» EXERCISE GOAL: Go through the data and report each line that holds the string "This".

» Saved data entries:
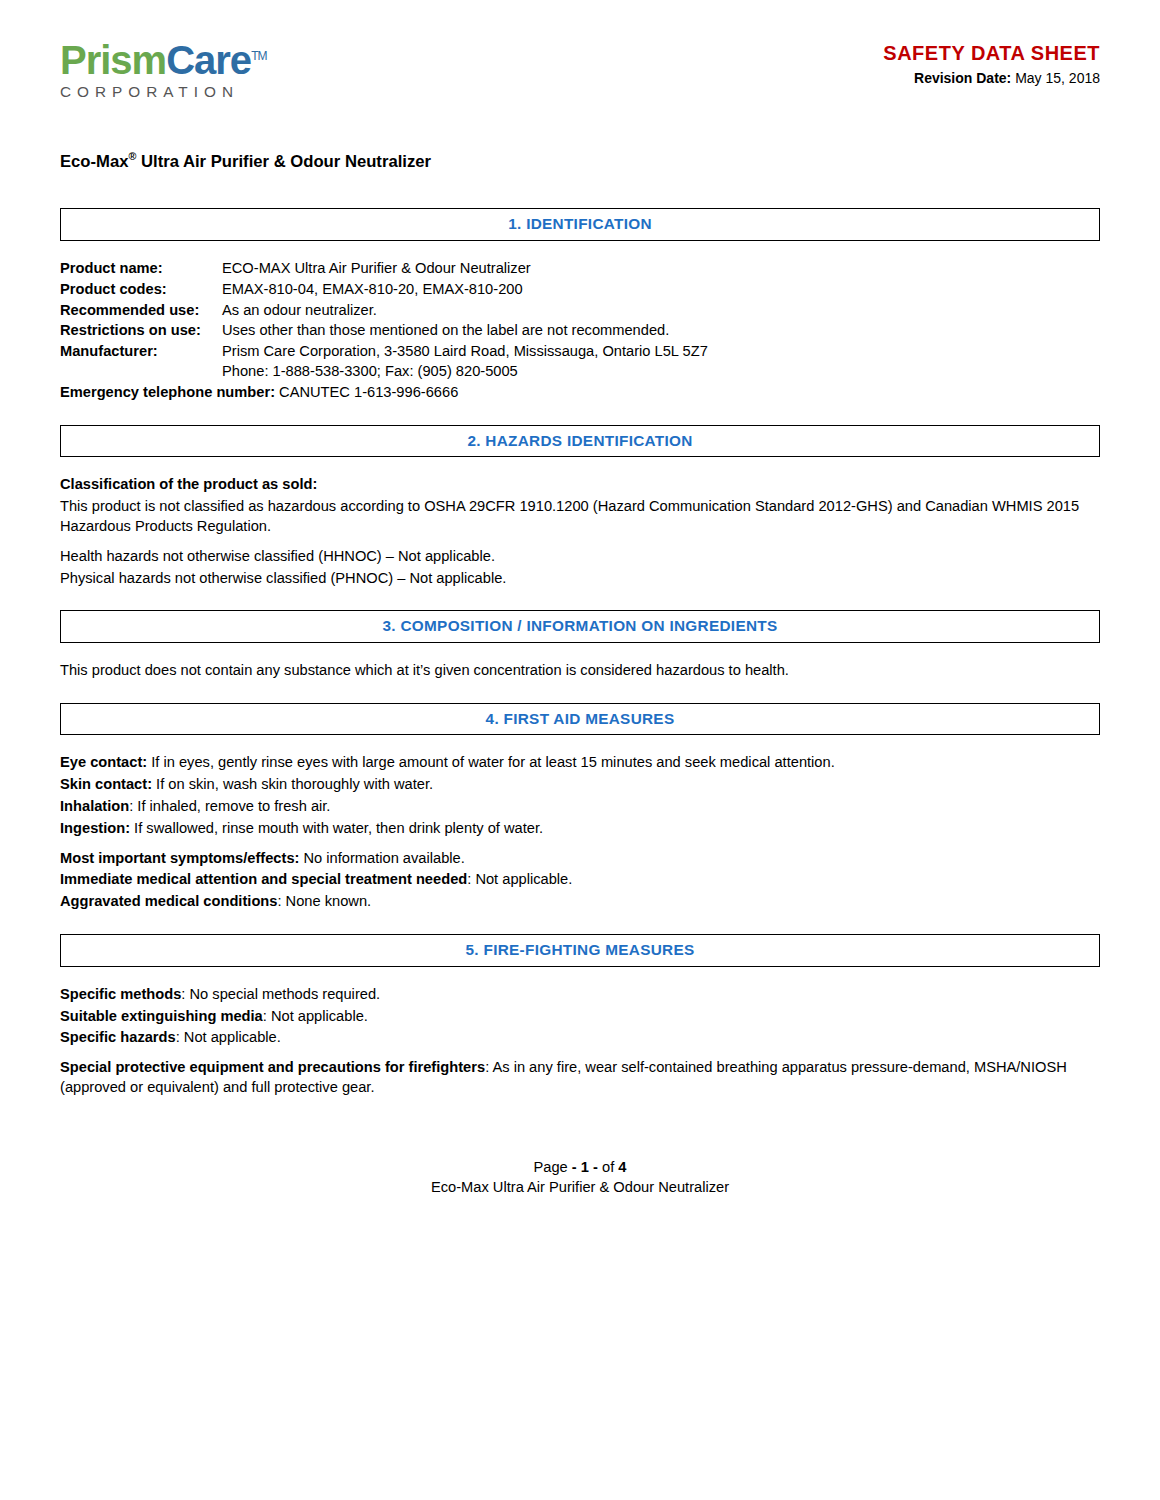Prism Care TM
CORPORATION
SAFETY DATA SHEET
Revision Date: May 15, 2018
Eco-Max® Ultra Air Purifier & Odour Neutralizer
1. IDENTIFICATION
| Product name: | ECO-MAX Ultra Air Purifier & Odour Neutralizer |
| Product codes: | EMAX-810-04, EMAX-810-20, EMAX-810-200 |
| Recommended use: | As an odour neutralizer. |
| Restrictions on use: | Uses other than those mentioned on the label are not recommended. |
| Manufacturer: | Prism Care Corporation, 3-3580 Laird Road, Mississauga, Ontario L5L 5Z7 Phone: 1-888-538-3300; Fax: (905) 820-5005 |
Emergency telephone number: CANUTEC 1-613-996-6666
2. HAZARDS IDENTIFICATION
Classification of the product as sold:
This product is not classified as hazardous according to OSHA 29CFR 1910.1200 (Hazard Communication Standard 2012-GHS) and Canadian WHMIS 2015 Hazardous Products Regulation.
Health hazards not otherwise classified (HHNOC) – Not applicable.
Physical hazards not otherwise classified (PHNOC) – Not applicable.
3. COMPOSITION / INFORMATION ON INGREDIENTS
This product does not contain any substance which at it’s given concentration is considered hazardous to health.
4. FIRST AID MEASURES
Eye contact: If in eyes, gently rinse eyes with large amount of water for at least 15 minutes and seek medical attention.
Skin contact: If on skin, wash skin thoroughly with water.
Inhalation: If inhaled, remove to fresh air.
Ingestion: If swallowed, rinse mouth with water, then drink plenty of water.
Most important symptoms/effects: No information available.
Immediate medical attention and special treatment needed: Not applicable.
Aggravated medical conditions: None known.
5. FIRE-FIGHTING MEASURES
Specific methods: No special methods required.
Suitable extinguishing media: Not applicable.
Specific hazards: Not applicable.
Special protective equipment and precautions for firefighters: As in any fire, wear self-contained breathing apparatus pressure-demand, MSHA/NIOSH (approved or equivalent) and full protective gear.
Page - 1 - of 4
Eco-Max Ultra Air Purifier & Odour Neutralizer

» TASK RESULT:
This product is not classified as hazardous according to OSHA 29CFR 1910.1200 (Hazard Communication Standard 2012-GHS) and Canadian WHMIS 2015 Hazardous Products Regulation.
This product does not contain any substance which at it’s given concentration is considered hazardous to health.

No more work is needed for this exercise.